=== Provided information ===

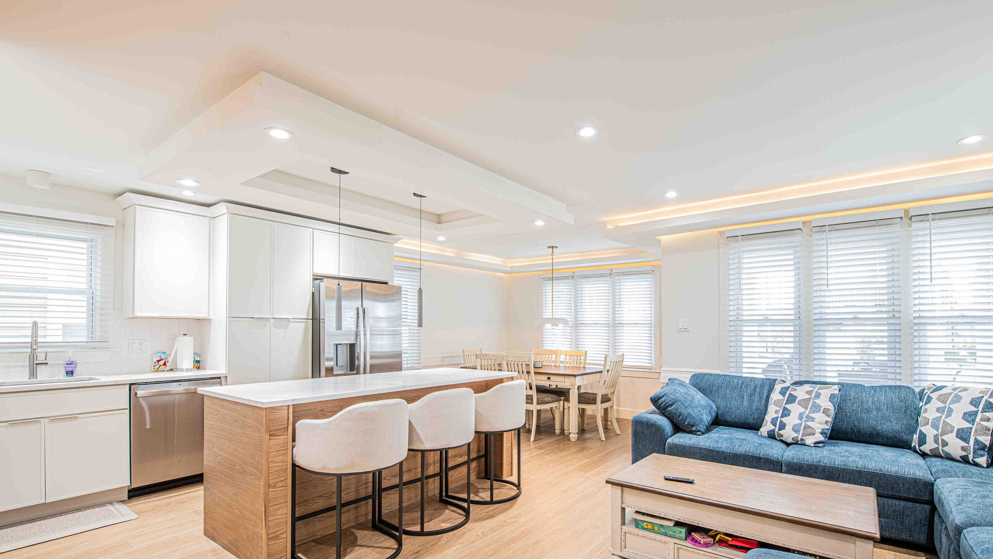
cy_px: 327
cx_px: 527
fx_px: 448
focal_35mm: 17
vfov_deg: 63.5
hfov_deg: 95.8
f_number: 7.1
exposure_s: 1
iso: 64
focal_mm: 14
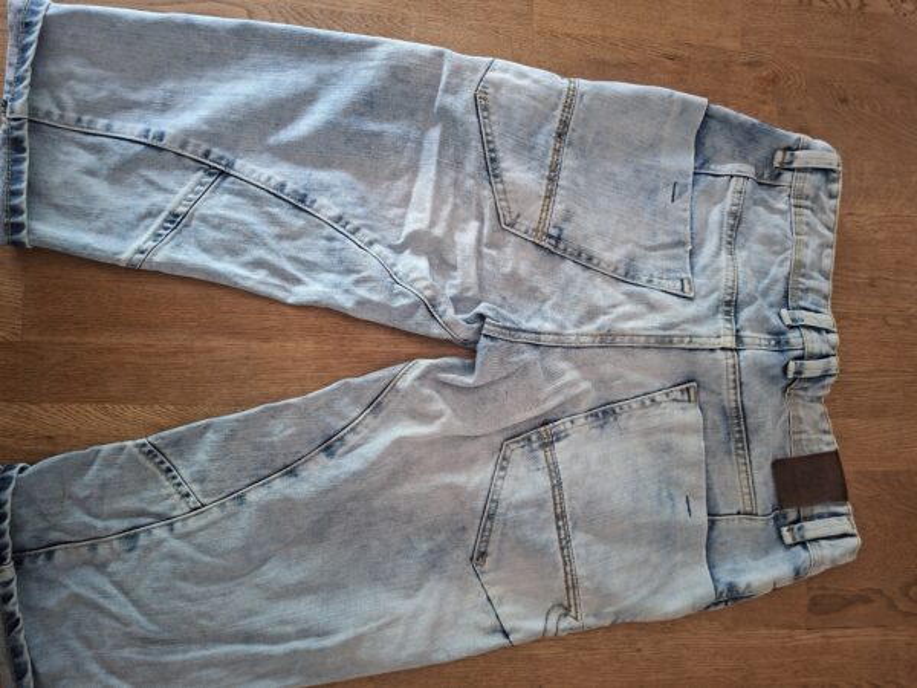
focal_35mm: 23
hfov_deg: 73.9
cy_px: 344
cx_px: 458
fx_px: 609
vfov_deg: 58.9
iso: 320
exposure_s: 1/33
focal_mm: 5.54
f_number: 1.8
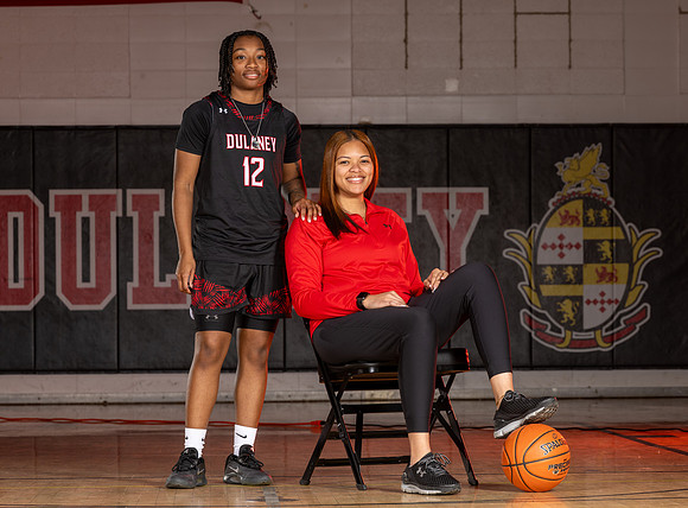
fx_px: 2957
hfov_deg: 13.3
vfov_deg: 9.8
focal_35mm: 150
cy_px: 249
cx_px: 385
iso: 80
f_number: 6.3
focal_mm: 105
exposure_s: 1/125
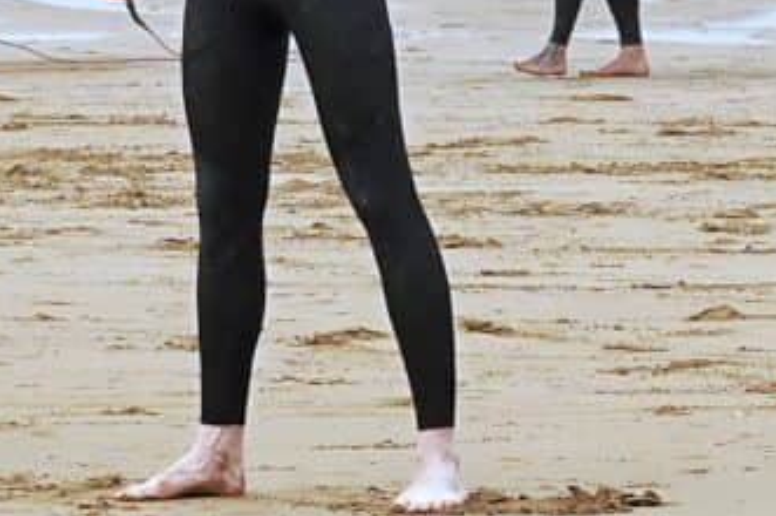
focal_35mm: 542
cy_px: 269
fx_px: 11671
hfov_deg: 3.8
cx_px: 652
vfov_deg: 2.5
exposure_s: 1/800
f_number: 7.1
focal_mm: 70
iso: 250
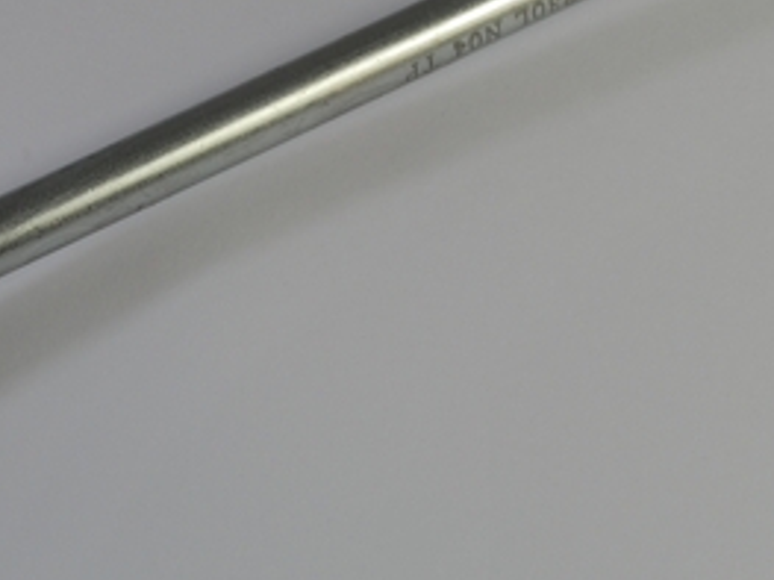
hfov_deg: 14.9
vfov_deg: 11.2
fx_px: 2950
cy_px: 52
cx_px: 330
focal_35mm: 132
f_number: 9
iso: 100
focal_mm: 30
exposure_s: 1/40
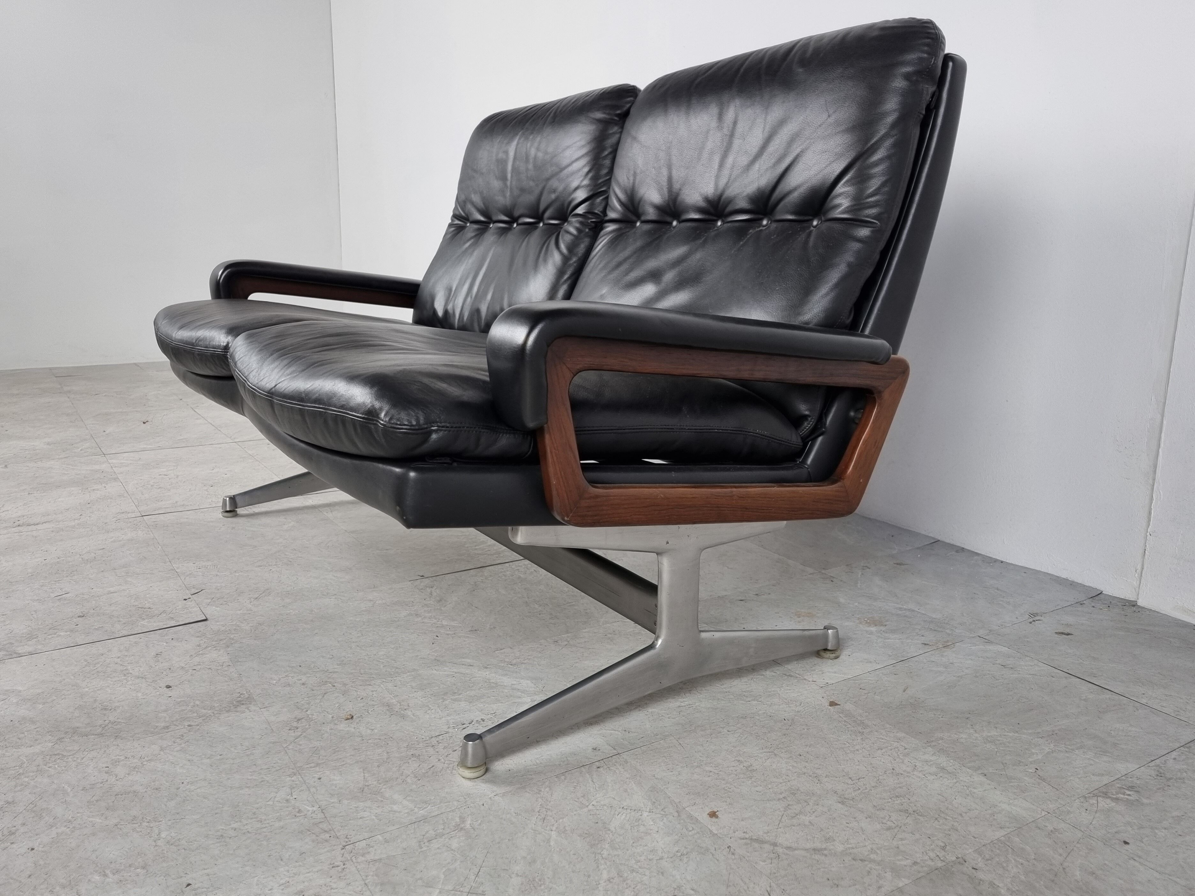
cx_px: 608
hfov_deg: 63.4
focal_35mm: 28
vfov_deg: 49.7
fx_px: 967
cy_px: 437
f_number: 1.8
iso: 100
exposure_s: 1/100
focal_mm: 5.4
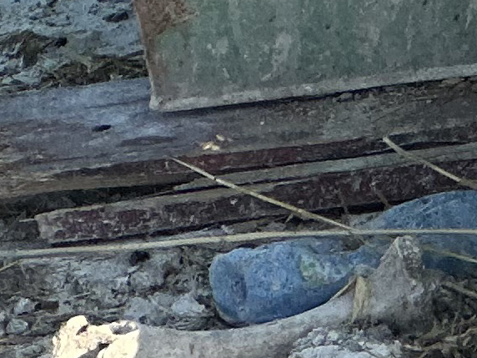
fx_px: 7482
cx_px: 1403
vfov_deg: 2.7
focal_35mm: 543
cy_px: -806
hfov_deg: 3.6
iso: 32
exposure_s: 1/382
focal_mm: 9
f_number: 2.8
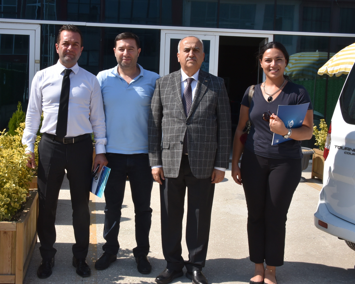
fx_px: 494
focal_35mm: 47
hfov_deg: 39.4
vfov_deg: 32.1
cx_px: 147
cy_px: 126
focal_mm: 36
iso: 1000
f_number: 25
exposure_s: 1/200
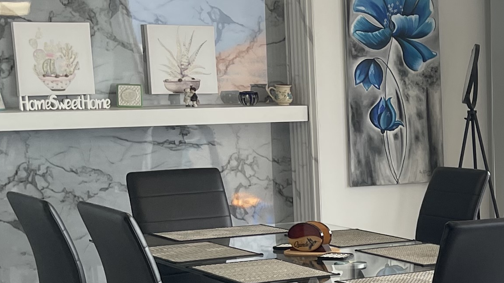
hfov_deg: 20.9
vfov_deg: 12.6
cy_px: 289
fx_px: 1269
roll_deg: +0.3
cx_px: 608
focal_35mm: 95
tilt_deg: -10.1
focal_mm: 5.1
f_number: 1.6
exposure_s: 1/253
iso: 32
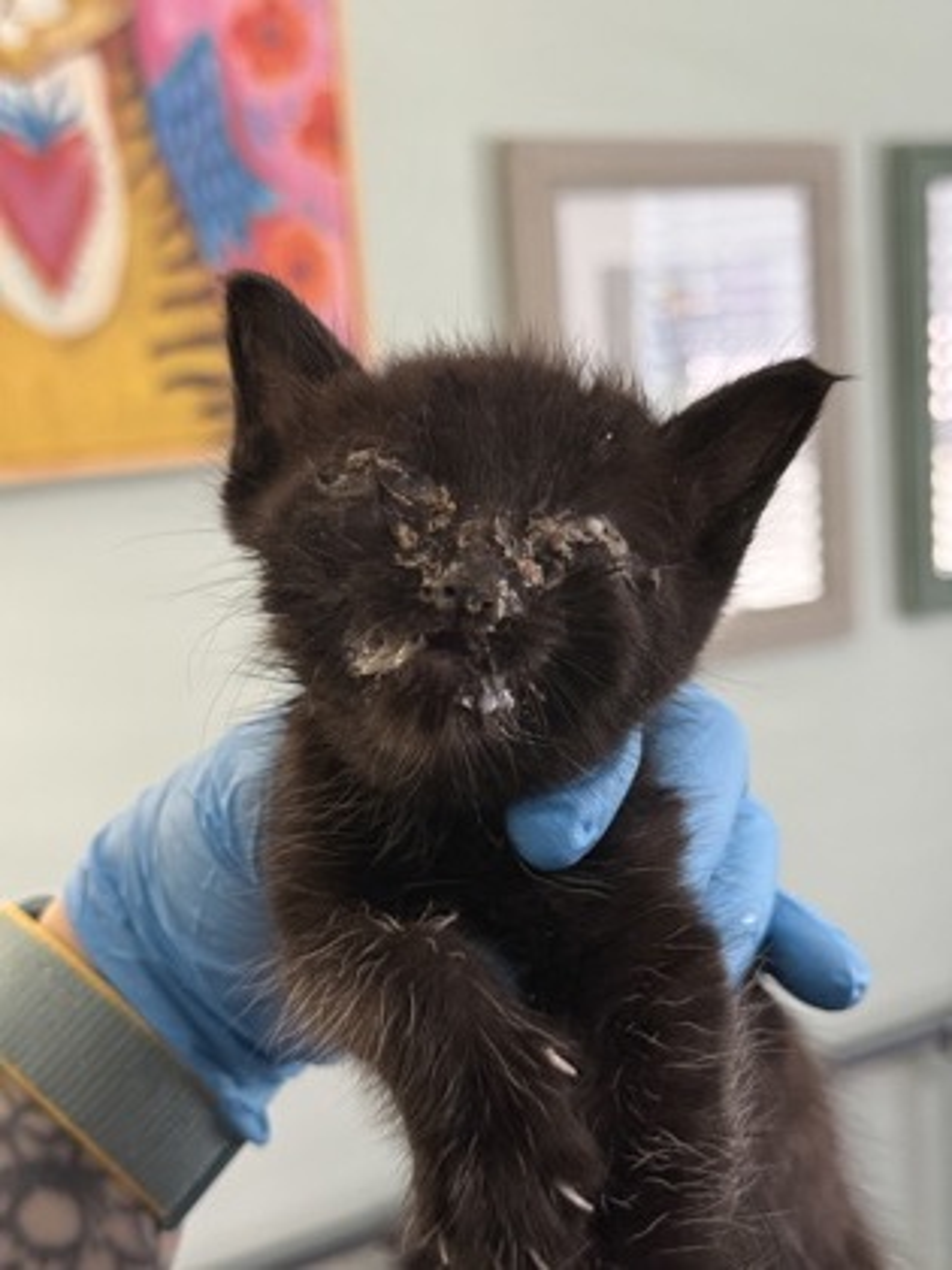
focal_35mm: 48
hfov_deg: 30.3
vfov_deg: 39.7
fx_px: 1760
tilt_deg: -8.3
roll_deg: +4.3
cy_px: 635
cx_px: 476
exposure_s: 1/40
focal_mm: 6.76
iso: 320
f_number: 1.78
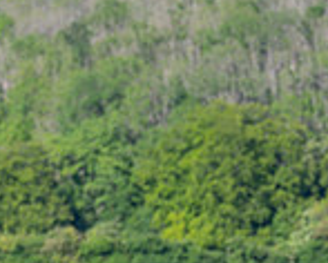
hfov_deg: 2.2
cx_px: 28
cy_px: 490
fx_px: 8369
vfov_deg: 1.8
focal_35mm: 861
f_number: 4
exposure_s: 1/1600
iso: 200
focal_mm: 200
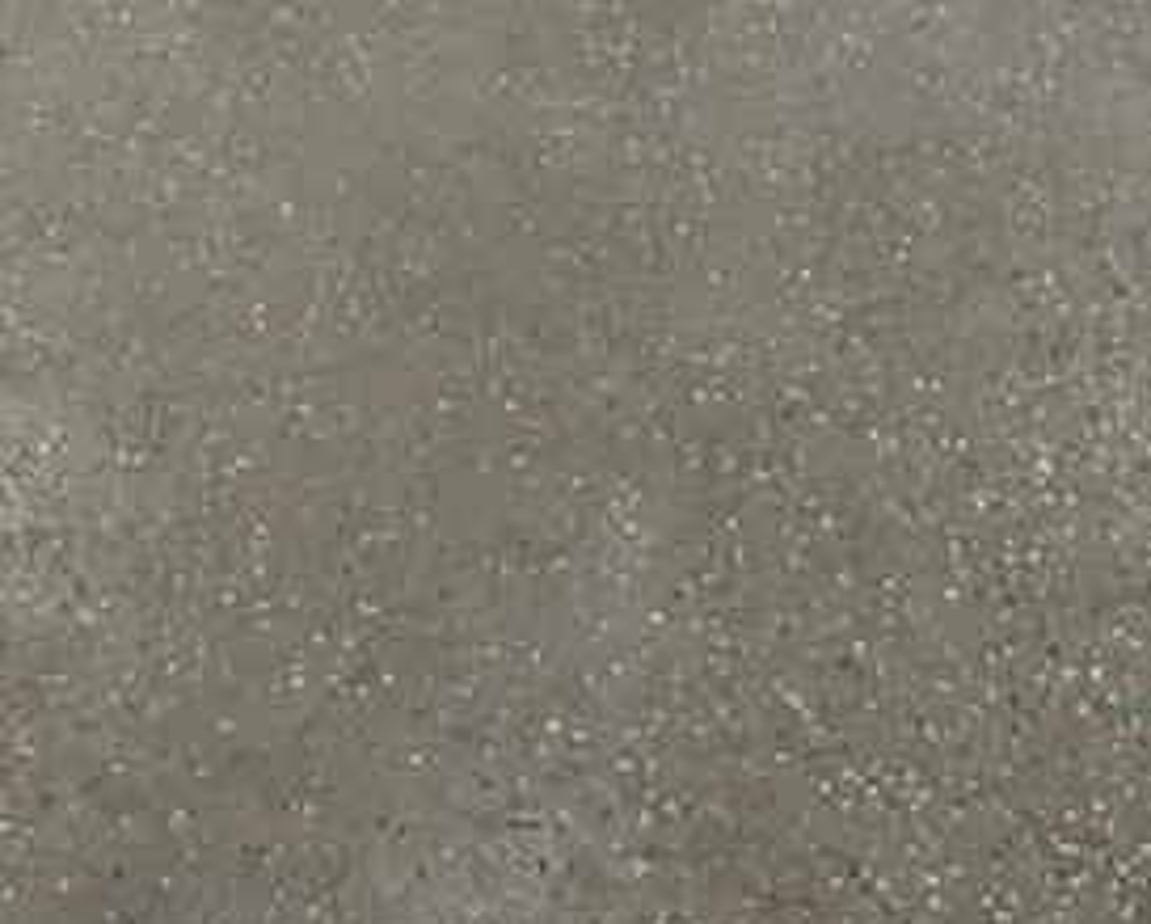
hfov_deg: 23.6
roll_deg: -1.1
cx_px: 843
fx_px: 2728
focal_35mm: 80
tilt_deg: -19.4
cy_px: -776
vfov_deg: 16.0
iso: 200
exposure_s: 1/60
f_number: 2.2
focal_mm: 2.22
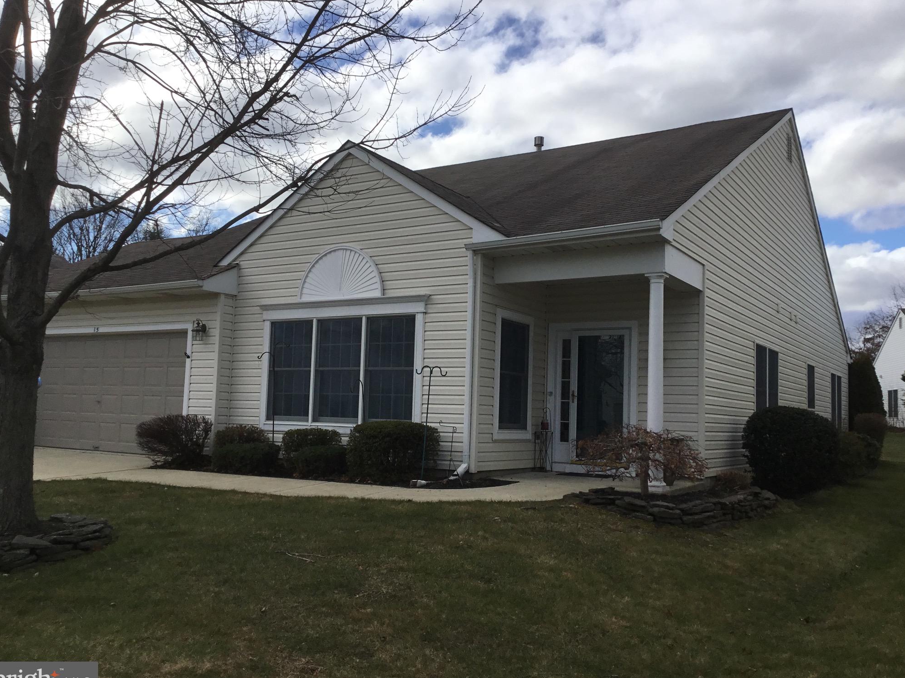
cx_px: 451
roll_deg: -2.0
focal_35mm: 32
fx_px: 837
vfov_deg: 44.2
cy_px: 349
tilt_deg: +3.2
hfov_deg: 56.8
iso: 25
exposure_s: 1/1894
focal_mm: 3.3
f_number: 2.4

===

• Exercise directions: Return each record exactly as given, excluding any image.

• Output of the exercise:
cy_px: 327
cx_px: 527
fx_px: 448
focal_35mm: 17
vfov_deg: 63.5
hfov_deg: 95.8
f_number: 7.1
exposure_s: 1
iso: 64
focal_mm: 14
focal_35mm: 23
hfov_deg: 73.9
cy_px: 344
cx_px: 458
fx_px: 609
vfov_deg: 58.9
iso: 320
exposure_s: 1/33
focal_mm: 5.54
f_number: 1.8
fx_px: 2957
hfov_deg: 13.3
vfov_deg: 9.8
focal_35mm: 150
cy_px: 249
cx_px: 385
iso: 80
f_number: 6.3
focal_mm: 105
exposure_s: 1/125
focal_35mm: 542
cy_px: 269
fx_px: 11671
hfov_deg: 3.8
cx_px: 652
vfov_deg: 2.5
exposure_s: 1/800
f_number: 7.1
focal_mm: 70
iso: 250
hfov_deg: 14.9
vfov_deg: 11.2
fx_px: 2950
cy_px: 52
cx_px: 330
focal_35mm: 132
f_number: 9
iso: 100
focal_mm: 30
exposure_s: 1/40
cx_px: 608
hfov_deg: 63.4
focal_35mm: 28
vfov_deg: 49.7
fx_px: 967
cy_px: 437
f_number: 1.8
iso: 100
exposure_s: 1/100
focal_mm: 5.4
fx_px: 7482
cx_px: 1403
vfov_deg: 2.7
focal_35mm: 543
cy_px: -806
hfov_deg: 3.6
iso: 32
exposure_s: 1/382
focal_mm: 9
f_number: 2.8
fx_px: 494
focal_35mm: 47
hfov_deg: 39.4
vfov_deg: 32.1
cx_px: 147
cy_px: 126
focal_mm: 36
iso: 1000
f_number: 25
exposure_s: 1/200
hfov_deg: 20.9
vfov_deg: 12.6
cy_px: 289
fx_px: 1269
roll_deg: +0.3
cx_px: 608
focal_35mm: 95
tilt_deg: -10.1
focal_mm: 5.1
f_number: 1.6
exposure_s: 1/253
iso: 32
focal_35mm: 48
hfov_deg: 30.3
vfov_deg: 39.7
fx_px: 1760
tilt_deg: -8.3
roll_deg: +4.3
cy_px: 635
cx_px: 476
exposure_s: 1/40
focal_mm: 6.76
iso: 320
f_number: 1.78
hfov_deg: 2.2
cx_px: 28
cy_px: 490
fx_px: 8369
vfov_deg: 1.8
focal_35mm: 861
f_number: 4
exposure_s: 1/1600
iso: 200
focal_mm: 200
hfov_deg: 23.6
roll_deg: -1.1
cx_px: 843
fx_px: 2728
focal_35mm: 80
tilt_deg: -19.4
cy_px: -776
vfov_deg: 16.0
iso: 200
exposure_s: 1/60
f_number: 2.2
focal_mm: 2.22
cx_px: 451
roll_deg: -2.0
focal_35mm: 32
fx_px: 837
vfov_deg: 44.2
cy_px: 349
tilt_deg: +3.2
hfov_deg: 56.8
iso: 25
exposure_s: 1/1894
focal_mm: 3.3
f_number: 2.4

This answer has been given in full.